Aim of the exercise:
Each line of the material must be returned exactly.

----

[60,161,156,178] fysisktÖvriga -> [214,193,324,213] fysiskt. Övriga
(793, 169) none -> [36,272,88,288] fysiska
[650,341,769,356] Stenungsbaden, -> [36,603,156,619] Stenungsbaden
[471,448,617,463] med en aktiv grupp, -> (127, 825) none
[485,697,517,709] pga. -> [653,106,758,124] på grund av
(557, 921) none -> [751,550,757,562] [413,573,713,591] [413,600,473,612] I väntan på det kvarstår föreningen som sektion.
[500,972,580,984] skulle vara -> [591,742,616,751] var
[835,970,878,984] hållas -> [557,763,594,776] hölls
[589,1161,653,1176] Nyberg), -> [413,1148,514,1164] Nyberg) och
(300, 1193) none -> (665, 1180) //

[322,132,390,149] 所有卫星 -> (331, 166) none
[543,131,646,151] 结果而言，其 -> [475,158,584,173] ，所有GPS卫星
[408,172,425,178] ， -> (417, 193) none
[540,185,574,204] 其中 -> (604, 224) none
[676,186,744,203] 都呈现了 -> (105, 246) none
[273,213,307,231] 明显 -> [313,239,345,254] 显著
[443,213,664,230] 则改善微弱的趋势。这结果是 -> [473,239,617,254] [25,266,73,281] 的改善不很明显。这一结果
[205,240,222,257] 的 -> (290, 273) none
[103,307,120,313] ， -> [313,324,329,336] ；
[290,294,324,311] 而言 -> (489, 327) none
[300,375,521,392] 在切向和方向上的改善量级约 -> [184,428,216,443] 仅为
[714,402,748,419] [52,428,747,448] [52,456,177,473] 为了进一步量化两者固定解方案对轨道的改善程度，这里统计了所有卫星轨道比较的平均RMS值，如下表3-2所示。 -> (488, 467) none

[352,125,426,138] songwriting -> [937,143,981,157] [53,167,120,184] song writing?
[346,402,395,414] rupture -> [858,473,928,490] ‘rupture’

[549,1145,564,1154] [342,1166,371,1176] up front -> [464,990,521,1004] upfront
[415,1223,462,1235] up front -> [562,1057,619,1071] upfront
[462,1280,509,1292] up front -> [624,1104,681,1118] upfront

----

Response for this exercise:
[60,161,156,178] fysisktÖvriga -> [214,193,324,213] fysiskt. Övriga
(793, 169) none -> [36,272,88,288] fysiska
[650,341,769,356] Stenungsbaden, -> [36,603,156,619] Stenungsbaden
[471,448,617,463] med en aktiv grupp, -> (127, 825) none
[485,697,517,709] pga. -> [653,106,758,124] på grund av
(557, 921) none -> [751,550,757,562] [413,573,713,591] [413,600,473,612] I väntan på det kvarstår föreningen som sektion.
[500,972,580,984] skulle vara -> [591,742,616,751] var
[835,970,878,984] hållas -> [557,763,594,776] hölls
[589,1161,653,1176] Nyberg), -> [413,1148,514,1164] Nyberg) och
(300, 1193) none -> (665, 1180) //

[322,132,390,149] 所有卫星 -> (331, 166) none
[543,131,646,151] 结果而言，其 -> [475,158,584,173] ，所有GPS卫星
[408,172,425,178] ， -> (417, 193) none
[540,185,574,204] 其中 -> (604, 224) none
[676,186,744,203] 都呈现了 -> (105, 246) none
[273,213,307,231] 明显 -> [313,239,345,254] 显著
[443,213,664,230] 则改善微弱的趋势。这结果是 -> [473,239,617,254] [25,266,73,281] 的改善不很明显。这一结果
[205,240,222,257] 的 -> (290, 273) none
[103,307,120,313] ， -> [313,324,329,336] ；
[290,294,324,311] 而言 -> (489, 327) none
[300,375,521,392] 在切向和方向上的改善量级约 -> [184,428,216,443] 仅为
[714,402,748,419] [52,428,747,448] [52,456,177,473] 为了进一步量化两者固定解方案对轨道的改善程度，这里统计了所有卫星轨道比较的平均RMS值，如下表3-2所示。 -> (488, 467) none

[352,125,426,138] songwriting -> [937,143,981,157] [53,167,120,184] song writing?
[346,402,395,414] rupture -> [858,473,928,490] ‘rupture’

[549,1145,564,1154] [342,1166,371,1176] up front -> [464,990,521,1004] upfront
[415,1223,462,1235] up front -> [562,1057,619,1071] upfront
[462,1280,509,1292] up front -> [624,1104,681,1118] upfront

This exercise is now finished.